No because it's valid to have static arrays of ten K elements. For example for a buffer in the stack.

The issue is initializing a large static array.

But in general, I would advise simply not using static array at all. Use Array.

straight-shoota commented 3 years ago

Showing an error message early is certainly better than setting the compiler off to run forever. The error could just apply to static array literals over a certain size. That should be fine to do.

I totally agree on the general note to just use array instead. The use case for static array is to allocate stack memory in a performance-sensitive path where heap allocation would be costly. But don't put program data in a static array. It makes not much sense.

asterite commented 3 years ago

The use case for static array is to allocate stack memory in a performance-sensitive path

Yes, actually, the only reason we have StaticArray is to be able to get a buffer of bytes on the stack. Any other usage is pretty contrived in my opinion. And if that's the case, it might be good (for 2.0) to just remove the type and have a specific type for that.

straight-shoota commented 3 years ago

remove the type and have a specific type for that.

What do you mean?

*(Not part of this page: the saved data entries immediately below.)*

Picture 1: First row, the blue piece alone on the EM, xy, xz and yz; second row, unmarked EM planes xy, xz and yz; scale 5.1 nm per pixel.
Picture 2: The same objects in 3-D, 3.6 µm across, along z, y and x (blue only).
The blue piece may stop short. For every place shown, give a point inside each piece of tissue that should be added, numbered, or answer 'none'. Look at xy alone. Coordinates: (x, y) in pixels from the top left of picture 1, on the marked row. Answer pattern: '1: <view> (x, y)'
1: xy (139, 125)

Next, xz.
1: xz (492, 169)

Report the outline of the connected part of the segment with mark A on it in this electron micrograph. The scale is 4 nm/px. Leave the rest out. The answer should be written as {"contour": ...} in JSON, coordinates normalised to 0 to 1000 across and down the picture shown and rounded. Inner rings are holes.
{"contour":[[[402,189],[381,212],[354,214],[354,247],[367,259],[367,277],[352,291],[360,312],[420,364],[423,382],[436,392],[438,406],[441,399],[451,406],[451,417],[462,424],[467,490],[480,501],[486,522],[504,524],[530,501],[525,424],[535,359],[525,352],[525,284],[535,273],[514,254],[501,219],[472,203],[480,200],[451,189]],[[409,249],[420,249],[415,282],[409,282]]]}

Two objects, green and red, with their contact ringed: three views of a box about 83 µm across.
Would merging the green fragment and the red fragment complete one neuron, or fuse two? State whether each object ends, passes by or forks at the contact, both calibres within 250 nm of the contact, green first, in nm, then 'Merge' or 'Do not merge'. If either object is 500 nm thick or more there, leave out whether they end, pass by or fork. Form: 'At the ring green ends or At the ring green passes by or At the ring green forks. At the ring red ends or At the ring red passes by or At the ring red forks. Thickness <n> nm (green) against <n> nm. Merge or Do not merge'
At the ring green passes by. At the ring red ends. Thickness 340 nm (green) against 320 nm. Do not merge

I'd actually consider StaticArray already a special type for that. It's just technically possible to use it for other things, too...

asterite commented 3 years ago

I mean, removing StaticArray(T) and replacing it with a non-generic type ByteBuffer. That way people can't use it to create a giant static array of strings, because such a type wouldn't exist.

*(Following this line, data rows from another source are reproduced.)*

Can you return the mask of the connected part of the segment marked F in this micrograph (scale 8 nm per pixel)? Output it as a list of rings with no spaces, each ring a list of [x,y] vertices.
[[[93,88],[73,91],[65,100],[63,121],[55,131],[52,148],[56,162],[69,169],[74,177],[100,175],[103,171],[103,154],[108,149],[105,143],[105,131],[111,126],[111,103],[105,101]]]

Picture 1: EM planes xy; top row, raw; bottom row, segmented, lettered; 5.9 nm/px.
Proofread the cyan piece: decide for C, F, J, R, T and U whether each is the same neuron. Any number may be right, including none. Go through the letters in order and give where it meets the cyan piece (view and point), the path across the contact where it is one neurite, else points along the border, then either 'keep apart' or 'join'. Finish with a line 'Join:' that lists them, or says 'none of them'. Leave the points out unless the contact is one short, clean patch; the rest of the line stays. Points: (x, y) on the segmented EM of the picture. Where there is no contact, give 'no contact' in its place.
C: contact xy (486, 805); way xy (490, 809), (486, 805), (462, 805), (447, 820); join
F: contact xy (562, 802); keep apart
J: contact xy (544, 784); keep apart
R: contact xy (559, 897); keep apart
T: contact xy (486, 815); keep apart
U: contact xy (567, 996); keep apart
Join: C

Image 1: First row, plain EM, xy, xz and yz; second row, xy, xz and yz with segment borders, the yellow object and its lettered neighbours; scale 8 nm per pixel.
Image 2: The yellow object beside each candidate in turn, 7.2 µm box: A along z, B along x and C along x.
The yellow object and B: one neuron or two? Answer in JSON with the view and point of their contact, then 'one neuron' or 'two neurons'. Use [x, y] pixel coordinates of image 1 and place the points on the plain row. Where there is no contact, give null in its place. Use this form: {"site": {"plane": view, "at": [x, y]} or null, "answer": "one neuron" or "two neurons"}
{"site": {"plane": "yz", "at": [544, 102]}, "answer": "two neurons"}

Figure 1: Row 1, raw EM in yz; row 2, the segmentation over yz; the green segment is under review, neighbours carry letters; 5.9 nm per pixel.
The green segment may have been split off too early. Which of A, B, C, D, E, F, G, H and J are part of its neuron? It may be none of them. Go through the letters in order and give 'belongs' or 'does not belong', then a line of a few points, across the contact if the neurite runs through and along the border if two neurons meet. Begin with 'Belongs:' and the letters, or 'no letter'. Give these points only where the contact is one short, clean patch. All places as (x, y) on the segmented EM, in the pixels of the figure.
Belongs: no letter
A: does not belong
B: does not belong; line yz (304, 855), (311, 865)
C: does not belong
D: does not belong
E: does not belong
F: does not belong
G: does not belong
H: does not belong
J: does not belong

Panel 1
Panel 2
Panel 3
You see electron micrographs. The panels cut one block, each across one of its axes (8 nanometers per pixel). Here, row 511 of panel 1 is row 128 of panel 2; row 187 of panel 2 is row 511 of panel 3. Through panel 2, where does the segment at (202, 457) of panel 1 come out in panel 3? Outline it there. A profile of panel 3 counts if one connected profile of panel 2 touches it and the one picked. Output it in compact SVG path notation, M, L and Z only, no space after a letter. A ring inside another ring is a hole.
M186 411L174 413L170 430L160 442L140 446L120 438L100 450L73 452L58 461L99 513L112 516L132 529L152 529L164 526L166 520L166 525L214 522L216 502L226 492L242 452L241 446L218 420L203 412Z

Fryguy commented 3 years ago

I think part of the issue is the name StaticArray doesn't automatically trigger a "this is on the stack" thought in one's mind. Name-wise it just sounds like a normal Array but defined statically with a fixed size.

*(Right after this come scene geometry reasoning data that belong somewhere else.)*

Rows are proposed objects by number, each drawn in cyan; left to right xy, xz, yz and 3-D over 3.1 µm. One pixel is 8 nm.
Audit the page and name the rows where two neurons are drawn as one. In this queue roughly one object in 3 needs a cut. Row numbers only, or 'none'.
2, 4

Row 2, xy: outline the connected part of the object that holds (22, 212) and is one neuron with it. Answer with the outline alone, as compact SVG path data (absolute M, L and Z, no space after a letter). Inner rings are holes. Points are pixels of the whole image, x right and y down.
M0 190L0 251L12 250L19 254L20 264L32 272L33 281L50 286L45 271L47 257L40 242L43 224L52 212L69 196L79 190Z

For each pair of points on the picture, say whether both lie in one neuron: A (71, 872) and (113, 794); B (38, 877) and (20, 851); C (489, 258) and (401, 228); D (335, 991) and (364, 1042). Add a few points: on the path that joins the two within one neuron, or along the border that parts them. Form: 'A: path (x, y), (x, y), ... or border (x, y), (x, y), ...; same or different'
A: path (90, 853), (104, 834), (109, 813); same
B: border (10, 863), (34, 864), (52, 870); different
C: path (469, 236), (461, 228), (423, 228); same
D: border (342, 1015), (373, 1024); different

kefahi commented 3 years ago

Not sure I understand the argument against StaticArray, but I switched the test code to use it and it solved the problem for me.

speedTest ) time crystal build --stats  --no-debug --progress --warnings all --time --release --ll --verbose crTest.cr
Parse:                             00:00:00.006544409 (   3.27MB)
Semantic (top level):              00:00:00.257241234 (  58.52MB)
Semantic (new):                    00:00:00.000920566 (  58.52MB)
Semantic (type declarations):      00:00:00.018386054 (  74.52MB)
Semantic (abstract def check):     00:00:00.004317707 (  74.52MB)
Semantic (ivars initializers):     00:00:00.014386552 (  74.52MB)
Semantic (cvars initializers):     00:00:00.069815220 (  90.52MB)
Semantic (main):                   00:00:00.196561334 ( 106.58MB)
Semantic (cleanup):                00:00:00.003858058 ( 106.58MB)
Semantic (recursive struct check): 00:00:00.000710583 ( 106.58MB)
Codegen (crystal):                 00:00:00.291614535 ( 122.58MB)
Codegen (bc+obj):                  00:01:11.217718396 ( 122.58MB)
cc _main.o -o /home/kefah/Downloads/youtube-tutorial-scripts/speedTest/crTest  -rdynamic -L/usr/bin/../lib/crystal/lib -lpcre -lm -lgc -lpthread /usr/share/crystal/src/ext/libcrystal.a -levent  -lrt -ldl
Codegen (linking):                 00:00:00.619240754 ( 122.58MB)

Codegen (bc+obj):
 - no previous .o files were reused

________________________________________________________
Executed in   72.87 secs    fish           external
   usr time   70.54 secs    0.20 millis   70.54 secs
   sys time    1.91 secs    1.03 millis    1.91 secs
darkstego commented 2 years ago

I do think StaticArray can be beneficial in cases like #11370. If I simply change to a regular Array performance drops by 33x for small strings to around 2x for long ones, which seems to indicate a significant increase in initialization times.

But I do believe that until a resolution is found it merits at least a compiler warning for StaticArrays over a certain size. I got bit by this one, but luckily it happened just after a single change so I was able to quickly isolate the problem. But I can imagine situations where someone is scratching their head trying to figure out why compile speeds suddenly got out of hand.